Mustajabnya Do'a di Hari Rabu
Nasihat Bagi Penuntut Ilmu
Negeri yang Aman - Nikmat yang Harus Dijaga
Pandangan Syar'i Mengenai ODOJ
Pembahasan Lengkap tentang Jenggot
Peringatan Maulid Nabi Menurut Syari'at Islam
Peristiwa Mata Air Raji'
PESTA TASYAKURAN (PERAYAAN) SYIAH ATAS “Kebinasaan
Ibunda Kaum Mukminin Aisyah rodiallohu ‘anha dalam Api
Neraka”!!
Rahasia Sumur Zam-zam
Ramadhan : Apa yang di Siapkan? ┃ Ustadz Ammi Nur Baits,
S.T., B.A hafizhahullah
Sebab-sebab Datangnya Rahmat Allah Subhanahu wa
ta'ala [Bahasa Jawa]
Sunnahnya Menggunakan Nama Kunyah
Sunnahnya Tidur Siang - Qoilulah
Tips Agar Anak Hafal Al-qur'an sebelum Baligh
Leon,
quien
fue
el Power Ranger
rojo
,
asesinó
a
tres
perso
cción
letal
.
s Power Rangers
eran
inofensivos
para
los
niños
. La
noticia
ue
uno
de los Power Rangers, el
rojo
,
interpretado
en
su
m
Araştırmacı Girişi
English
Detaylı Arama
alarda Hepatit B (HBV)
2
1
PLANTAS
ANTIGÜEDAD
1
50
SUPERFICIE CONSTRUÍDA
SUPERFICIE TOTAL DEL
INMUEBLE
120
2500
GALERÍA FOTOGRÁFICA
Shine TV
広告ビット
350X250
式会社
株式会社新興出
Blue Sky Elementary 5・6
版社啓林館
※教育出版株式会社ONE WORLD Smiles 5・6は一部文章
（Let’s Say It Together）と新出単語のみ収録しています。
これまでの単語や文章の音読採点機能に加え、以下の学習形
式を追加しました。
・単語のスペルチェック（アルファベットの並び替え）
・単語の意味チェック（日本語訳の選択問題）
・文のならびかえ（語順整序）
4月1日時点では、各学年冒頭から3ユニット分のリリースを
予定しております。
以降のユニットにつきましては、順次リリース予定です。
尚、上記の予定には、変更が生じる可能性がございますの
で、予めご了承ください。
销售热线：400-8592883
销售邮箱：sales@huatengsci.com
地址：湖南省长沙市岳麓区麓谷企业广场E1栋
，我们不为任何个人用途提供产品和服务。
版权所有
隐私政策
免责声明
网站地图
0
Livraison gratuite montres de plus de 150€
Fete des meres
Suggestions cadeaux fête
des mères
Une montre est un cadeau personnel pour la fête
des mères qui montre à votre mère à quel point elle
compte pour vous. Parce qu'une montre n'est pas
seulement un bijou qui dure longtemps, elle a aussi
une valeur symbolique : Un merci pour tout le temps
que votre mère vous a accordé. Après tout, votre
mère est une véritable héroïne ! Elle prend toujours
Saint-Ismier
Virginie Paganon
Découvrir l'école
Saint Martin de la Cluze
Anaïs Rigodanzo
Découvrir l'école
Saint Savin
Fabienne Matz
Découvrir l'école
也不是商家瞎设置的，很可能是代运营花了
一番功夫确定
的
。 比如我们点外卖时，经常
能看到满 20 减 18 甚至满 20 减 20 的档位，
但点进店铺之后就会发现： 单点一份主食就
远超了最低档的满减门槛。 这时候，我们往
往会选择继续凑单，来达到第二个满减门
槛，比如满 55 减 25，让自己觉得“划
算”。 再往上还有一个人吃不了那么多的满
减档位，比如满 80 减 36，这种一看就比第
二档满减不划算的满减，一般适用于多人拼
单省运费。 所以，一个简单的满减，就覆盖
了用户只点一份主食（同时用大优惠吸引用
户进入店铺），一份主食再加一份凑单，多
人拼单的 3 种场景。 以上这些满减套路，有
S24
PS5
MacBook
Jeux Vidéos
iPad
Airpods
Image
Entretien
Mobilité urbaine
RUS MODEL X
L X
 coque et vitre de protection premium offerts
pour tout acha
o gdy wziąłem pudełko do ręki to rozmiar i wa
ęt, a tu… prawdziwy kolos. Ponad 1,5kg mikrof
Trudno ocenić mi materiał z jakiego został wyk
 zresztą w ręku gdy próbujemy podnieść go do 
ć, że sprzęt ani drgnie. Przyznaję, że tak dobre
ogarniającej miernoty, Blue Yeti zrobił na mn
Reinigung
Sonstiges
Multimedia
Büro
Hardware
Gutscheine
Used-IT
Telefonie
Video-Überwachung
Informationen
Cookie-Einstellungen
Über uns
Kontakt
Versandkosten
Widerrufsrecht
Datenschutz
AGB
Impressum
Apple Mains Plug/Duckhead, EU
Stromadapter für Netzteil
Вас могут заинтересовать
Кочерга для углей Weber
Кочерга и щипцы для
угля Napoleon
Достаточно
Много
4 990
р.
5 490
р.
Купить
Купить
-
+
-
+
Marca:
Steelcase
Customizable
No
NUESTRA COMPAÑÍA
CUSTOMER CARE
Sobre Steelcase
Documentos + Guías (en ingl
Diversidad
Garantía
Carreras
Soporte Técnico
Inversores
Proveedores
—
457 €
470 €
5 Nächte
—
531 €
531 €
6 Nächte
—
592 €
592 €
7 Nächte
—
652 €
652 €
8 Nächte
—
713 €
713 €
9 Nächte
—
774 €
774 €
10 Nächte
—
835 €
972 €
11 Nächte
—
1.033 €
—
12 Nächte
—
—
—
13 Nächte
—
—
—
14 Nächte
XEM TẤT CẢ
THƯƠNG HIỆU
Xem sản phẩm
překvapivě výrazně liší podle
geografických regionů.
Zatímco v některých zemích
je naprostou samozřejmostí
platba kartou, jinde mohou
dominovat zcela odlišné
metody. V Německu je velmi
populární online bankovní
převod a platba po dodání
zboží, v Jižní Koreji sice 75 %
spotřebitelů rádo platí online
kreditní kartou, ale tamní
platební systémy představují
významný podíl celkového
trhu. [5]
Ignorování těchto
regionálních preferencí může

━━━━━━━━

▸ **EXERCISE INSTRUCTIONS**:
Output all of the data again, exactly.

▸ **SOLUTION TO THE PROBLEM**:
Mustajabnya Do'a di Hari Rabu
Nasihat Bagi Penuntut Ilmu
Negeri yang Aman - Nikmat yang Harus Dijaga
Pandangan Syar'i Mengenai ODOJ
Pembahasan Lengkap tentang Jenggot
Peringatan Maulid Nabi Menurut Syari'at Islam
Peristiwa Mata Air Raji'
PESTA TASYAKURAN (PERAYAAN) SYIAH ATAS “Kebinasaan
Ibunda Kaum Mukminin Aisyah rodiallohu ‘anha dalam Api
Neraka”!!
Rahasia Sumur Zam-zam
Ramadhan : Apa yang di Siapkan? ┃ Ustadz Ammi Nur Baits,
S.T., B.A hafizhahullah
Sebab-sebab Datangnya Rahmat Allah Subhanahu wa
ta'ala [Bahasa Jawa]
Sunnahnya Menggunakan Nama Kunyah
Sunnahnya Tidur Siang - Qoilulah
Tips Agar Anak Hafal Al-qur'an sebelum Baligh
Leon,
quien
fue
el Power Ranger
rojo
,
asesinó
a
tres
perso
cción
letal
.
s Power Rangers
eran
inofensivos
para
los
niños
. La
noticia
ue
uno
de los Power Rangers, el
rojo
,
interpretado
en
su
m
Araştırmacı Girişi
English
Detaylı Arama
alarda Hepatit B (HBV)
2
1
PLANTAS
ANTIGÜEDAD
1
50
SUPERFICIE CONSTRUÍDA
SUPERFICIE TOTAL DEL
INMUEBLE
120
2500
GALERÍA FOTOGRÁFICA
Shine TV
広告ビット
350X250
式会社
株式会社新興出
Blue Sky Elementary 5・6
版社啓林館
※教育出版株式会社ONE WORLD Smiles 5・6は一部文章
（Let’s Say It Together）と新出単語のみ収録しています。
これまでの単語や文章の音読採点機能に加え、以下の学習形
式を追加しました。
・単語のスペルチェック（アルファベットの並び替え）
・単語の意味チェック（日本語訳の選択問題）
・文のならびかえ（語順整序）
4月1日時点では、各学年冒頭から3ユニット分のリリースを
予定しております。
以降のユニットにつきましては、順次リリース予定です。
尚、上記の予定には、変更が生じる可能性がございますの
で、予めご了承ください。
销售热线：400-8592883
销售邮箱：sales@huatengsci.com
地址：湖南省长沙市岳麓区麓谷企业广场E1栋
，我们不为任何个人用途提供产品和服务。
版权所有
隐私政策
免责声明
网站地图
0
Livraison gratuite montres de plus de 150€
Fete des meres
Suggestions cadeaux fête
des mères
Une montre est un cadeau personnel pour la fête
des mères qui montre à votre mère à quel point elle
compte pour vous. Parce qu'une montre n'est pas
seulement un bijou qui dure longtemps, elle a aussi
une valeur symbolique : Un merci pour tout le temps
que votre mère vous a accordé. Après tout, votre
mère est une véritable héroïne ! Elle prend toujours
Saint-Ismier
Virginie Paganon
Découvrir l'école
Saint Martin de la Cluze
Anaïs Rigodanzo
Découvrir l'école
Saint Savin
Fabienne Matz
Découvrir l'école
也不是商家瞎设置的，很可能是代运营花了
一番功夫确定
的
。 比如我们点外卖时，经常
能看到满 20 减 18 甚至满 20 减 20 的档位，
但点进店铺之后就会发现： 单点一份主食就
远超了最低档的满减门槛。 这时候，我们往
往会选择继续凑单，来达到第二个满减门
槛，比如满 55 减 25，让自己觉得“划
算”。 再往上还有一个人吃不了那么多的满
减档位，比如满 80 减 36，这种一看就比第
二档满减不划算的满减，一般适用于多人拼
单省运费。 所以，一个简单的满减，就覆盖
了用户只点一份主食（同时用大优惠吸引用
户进入店铺），一份主食再加一份凑单，多
人拼单的 3 种场景。 以上这些满减套路，有
S24
PS5
MacBook
Jeux Vidéos
iPad
Airpods
Image
Entretien
Mobilité urbaine
RUS MODEL X
L X
 coque et vitre de protection premium offerts
pour tout acha
o gdy wziąłem pudełko do ręki to rozmiar i wa
ęt, a tu… prawdziwy kolos. Ponad 1,5kg mikrof
Trudno ocenić mi materiał z jakiego został wyk
 zresztą w ręku gdy próbujemy podnieść go do 
ć, że sprzęt ani drgnie. Przyznaję, że tak dobre
ogarniającej miernoty, Blue Yeti zrobił na mn
Reinigung
Sonstiges
Multimedia
Büro
Hardware
Gutscheine
Used-IT
Telefonie
Video-Überwachung
Informationen
Cookie-Einstellungen
Über uns
Kontakt
Versandkosten
Widerrufsrecht
Datenschutz
AGB
Impressum
Apple Mains Plug/Duckhead, EU
Stromadapter für Netzteil
Вас могут заинтересовать
Кочерга для углей Weber
Кочерга и щипцы для
угля Napoleon
Достаточно
Много
4 990
р.
5 490
р.
Купить
Купить
-
+
-
+
Marca:
Steelcase
Customizable
No
NUESTRA COMPAÑÍA
CUSTOMER CARE
Sobre Steelcase
Documentos + Guías (en ingl
Diversidad
Garantía
Carreras
Soporte Técnico
Inversores
Proveedores
—
457 €
470 €
5 Nächte
—
531 €
531 €
6 Nächte
—
592 €
592 €
7 Nächte
—
652 €
652 €
8 Nächte
—
713 €
713 €
9 Nächte
—
774 €
774 €
10 Nächte
—
835 €
972 €
11 Nächte
—
1.033 €
—
12 Nächte
—
—
—
13 Nächte
—
—
—
14 Nächte
XEM TẤT CẢ
THƯƠNG HIỆU
Xem sản phẩm
překvapivě výrazně liší podle
geografických regionů.
Zatímco v některých zemích
je naprostou samozřejmostí
platba kartou, jinde mohou
dominovat zcela odlišné
metody. V Německu je velmi
populární online bankovní
převod a platba po dodání
zboží, v Jižní Koreji sice 75 %
spotřebitelů rádo platí online
kreditní kartou, ale tamní
platební systémy představují
významný podíl celkového
trhu. [5]
Ignorování těchto
regionálních preferencí může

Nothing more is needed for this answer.